▶ Collected data

Content starts

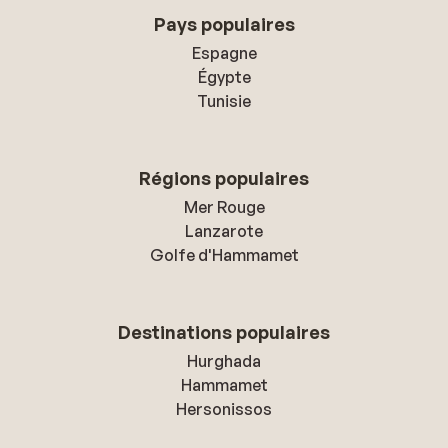
Pays populaires
Espagne
Égypte
Tunisie
Régions populaires
Mer Rouge
Lanzarote
Golfe d'Hammamet
Destinations populaires
Hurghada
Hammamet
Hersonissos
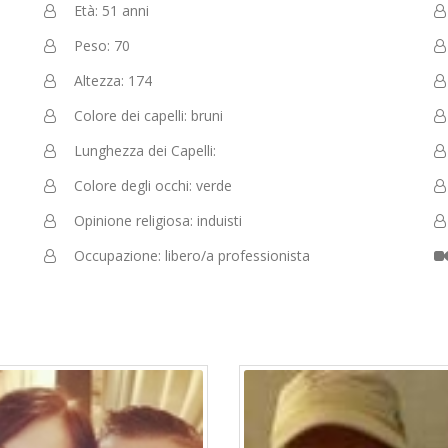
Età: 51 anni
Peso: 70
Altezza: 174
Colore dei capelli: bruni
Lunghezza dei Capelli:
Colore degli occhi: verde
Opinione religiosa: induisti
Occupazione: libero/a professionista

Content ends

▶ Exercise description
Your job is to copy every entry exactly. Omit the pictures.

▶ Response to the exercise
Pays populaires
Espagne
Égypte
Tunisie
Régions populaires
Mer Rouge
Lanzarote
Golfe d'Hammamet
Destinations populaires
Hurghada
Hammamet
Hersonissos
Età: 51 anni
Peso: 70
Altezza: 174
Colore dei capelli: bruni
Lunghezza dei Capelli:
Colore degli occhi: verde
Opinione religiosa: induisti
Occupazione: libero/a professionista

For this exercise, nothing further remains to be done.